#### WORK INSTRUCTIONS
The copy has to match the data exactly and leave out every picture.

#### DATA PROVIDED

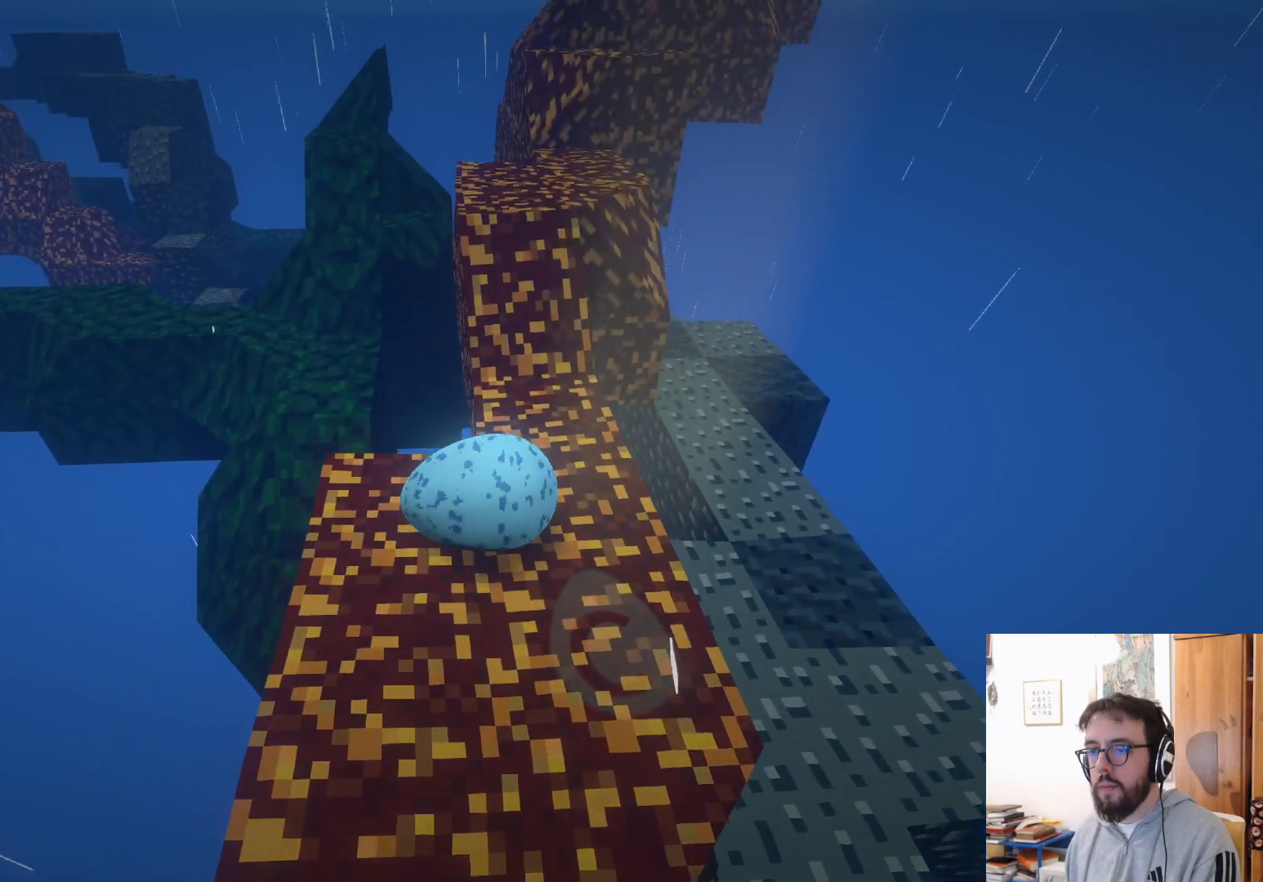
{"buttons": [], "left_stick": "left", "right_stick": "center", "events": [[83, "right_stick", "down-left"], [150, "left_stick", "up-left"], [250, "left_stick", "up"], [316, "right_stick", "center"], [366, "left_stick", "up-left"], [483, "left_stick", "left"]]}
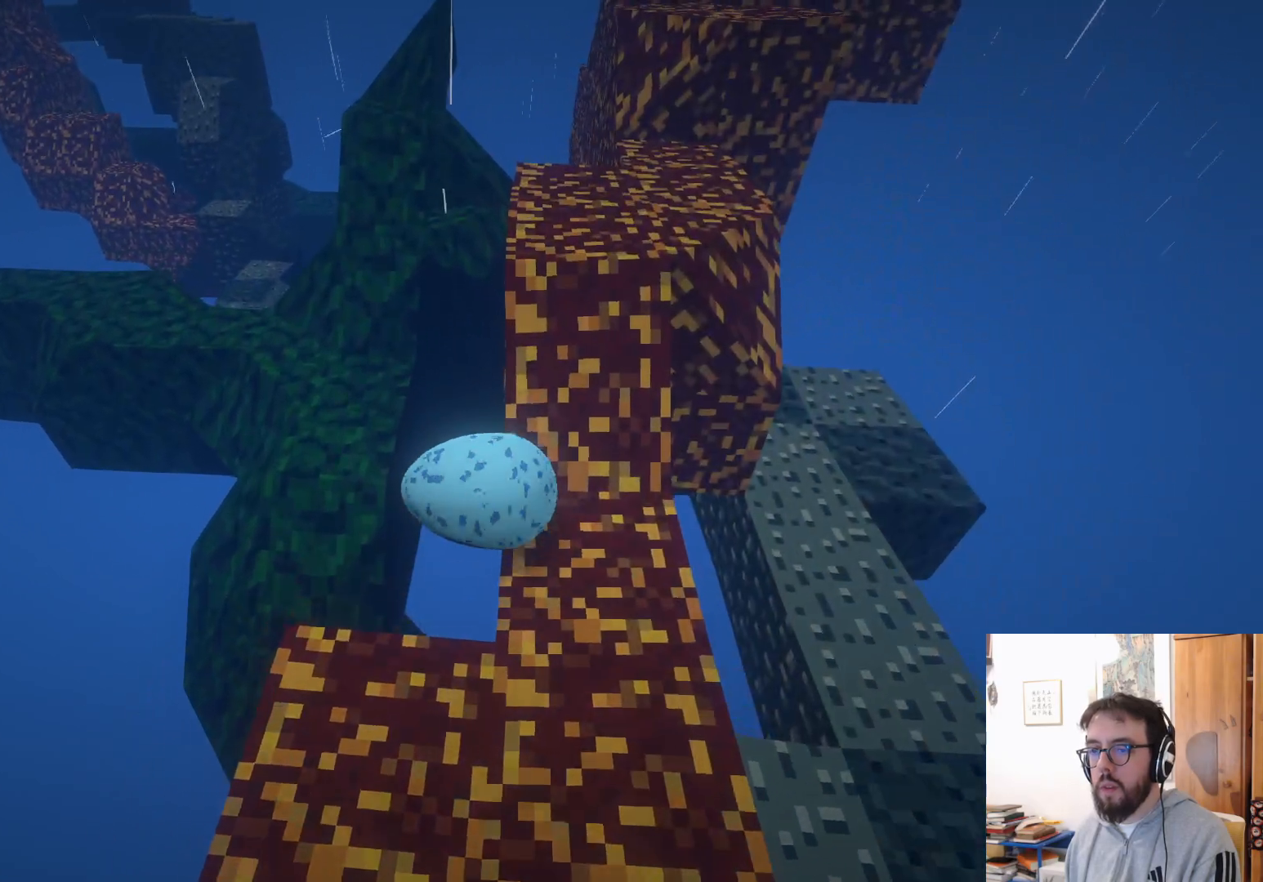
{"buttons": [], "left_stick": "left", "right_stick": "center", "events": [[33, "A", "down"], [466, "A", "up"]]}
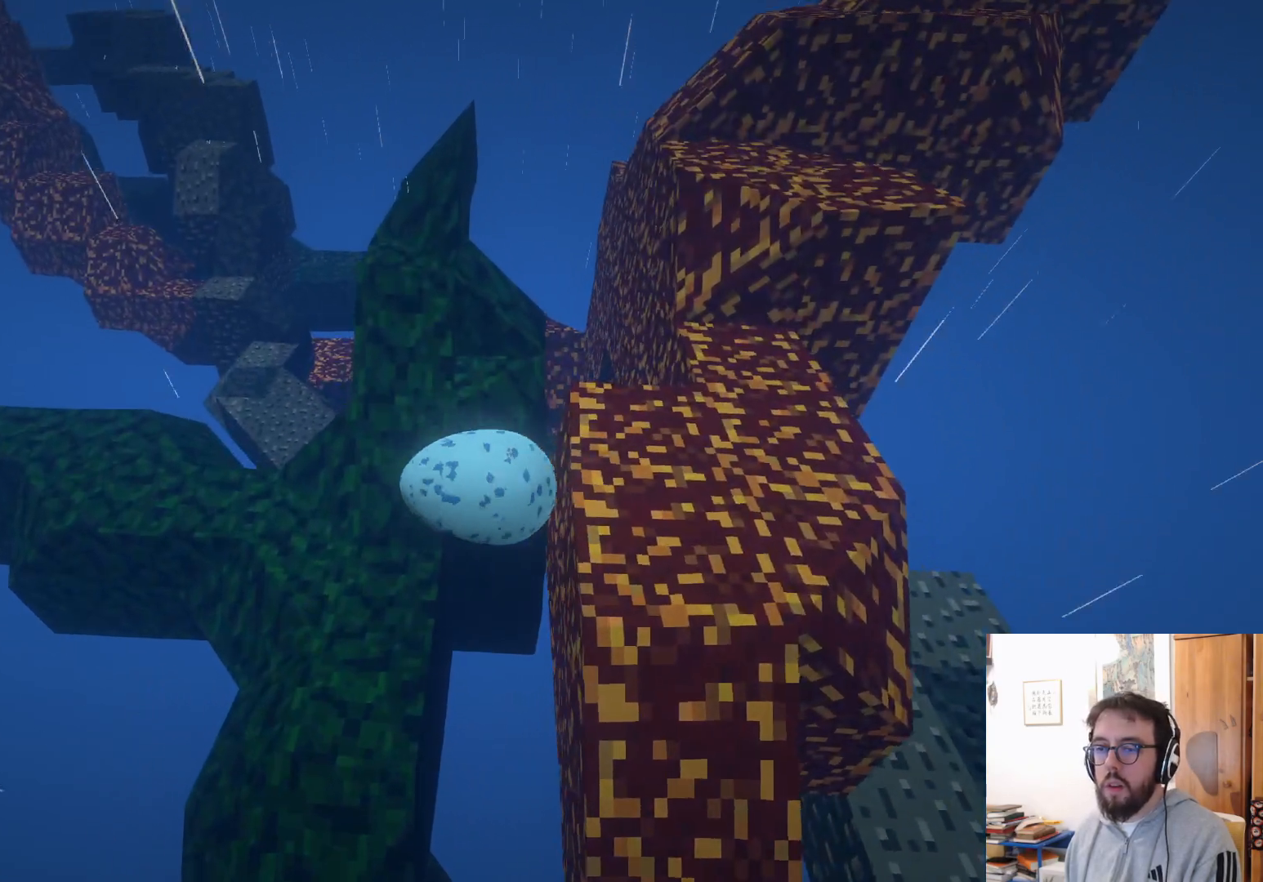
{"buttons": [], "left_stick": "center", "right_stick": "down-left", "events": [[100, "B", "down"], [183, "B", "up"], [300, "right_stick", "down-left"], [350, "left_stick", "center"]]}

#### WRITTEN RESPONSE
{"buttons": [], "left_stick": "left", "right_stick": "center", "events": [[83, "right_stick", "down-left"], [150, "left_stick", "up-left"], [250, "left_stick", "up"], [316, "right_stick", "center"], [366, "left_stick", "up-left"], [483, "left_stick", "left"]]}
{"buttons": [], "left_stick": "left", "right_stick": "center", "events": [[33, "A", "down"], [466, "A", "up"]]}
{"buttons": [], "left_stick": "center", "right_stick": "down-left", "events": [[100, "B", "down"], [183, "B", "up"], [300, "right_stick", "down-left"], [350, "left_stick", "center"]]}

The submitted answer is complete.